## Your instructions
Translate this sentence from the salt-hauling forum thread below into Spanish: "It sucks, but you do what you have to do to get the bills paid these days"

## Selected extract
■ ■ ■ ■ ■ ■ ■
Dude you should put some pics in the DOT pic thread...I would if i had a dig cam


----------



## brfootball45

haha not yet i dont have any pics or a camera , but its not bad, im very happy with the purchase of it ,its awesome to plow with as well you dont feel a thing


----------



## brfootball45

bump to the top


----------



## brfootball45

bump to the top available after this upcoming storm


----------



## tuna

Bad year for Salt,I haul for Eastern and have only been over there 4 days this year.Salt city took a lot of their work just about the whole North shore.I have a good repore with Kenny and still can`t get any work.


----------



## brfootball45

yeah im looking for anything hauling salt, snow or whatever comes around


----------



## mwalsh9152

a friend of mine hauls for Eastern, and Im pretty sure hes been working daily. Not full days, but the trucks still rolling at least


----------



## brfootball45

Ya its tuff to get in there, it seems like you need to know somebody who knows somebody who knows somebody. Its been real slow im just looking for any type of work for the truck


----------



## mwalsh9152

yeah, his is a family business that has been around for a long time, but also, once you get in there ass kissing really pays off.....you take care of them, and they take care of you. It sucks, but you do what you have to do to get the bills paid these days


----------
■ ■ ■ ■ ■ ■ ■
## Source excerpt
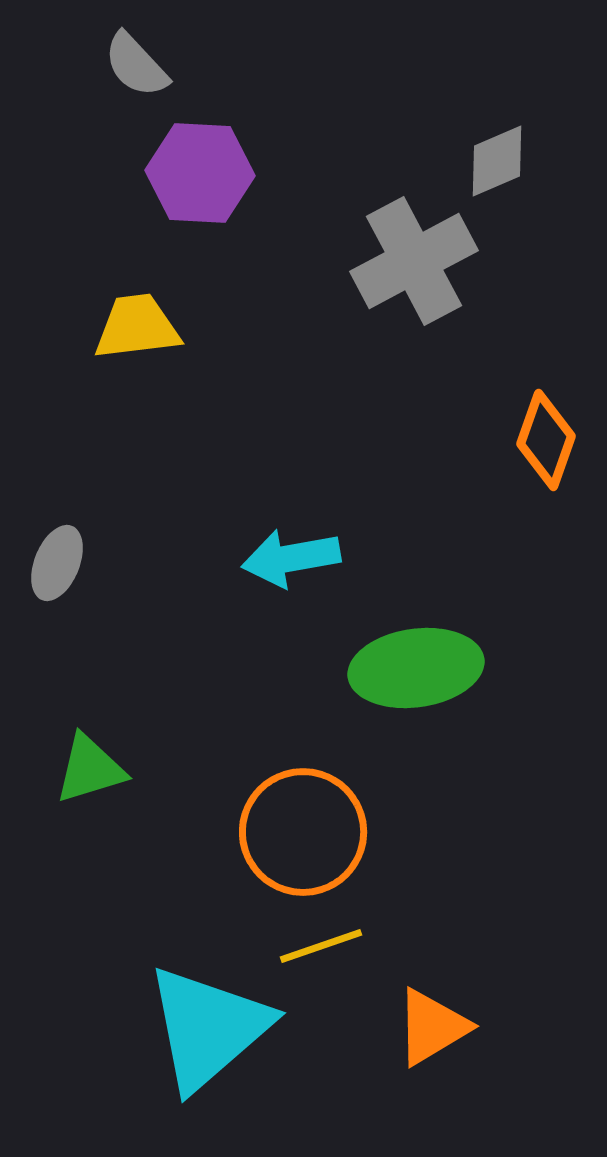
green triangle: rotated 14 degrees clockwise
■ ■ ■ ■ ■ ■ ■
## Written answer
Es un asco, pero hoy en día uno hace lo que tiene que hacer para pagar las cuentas.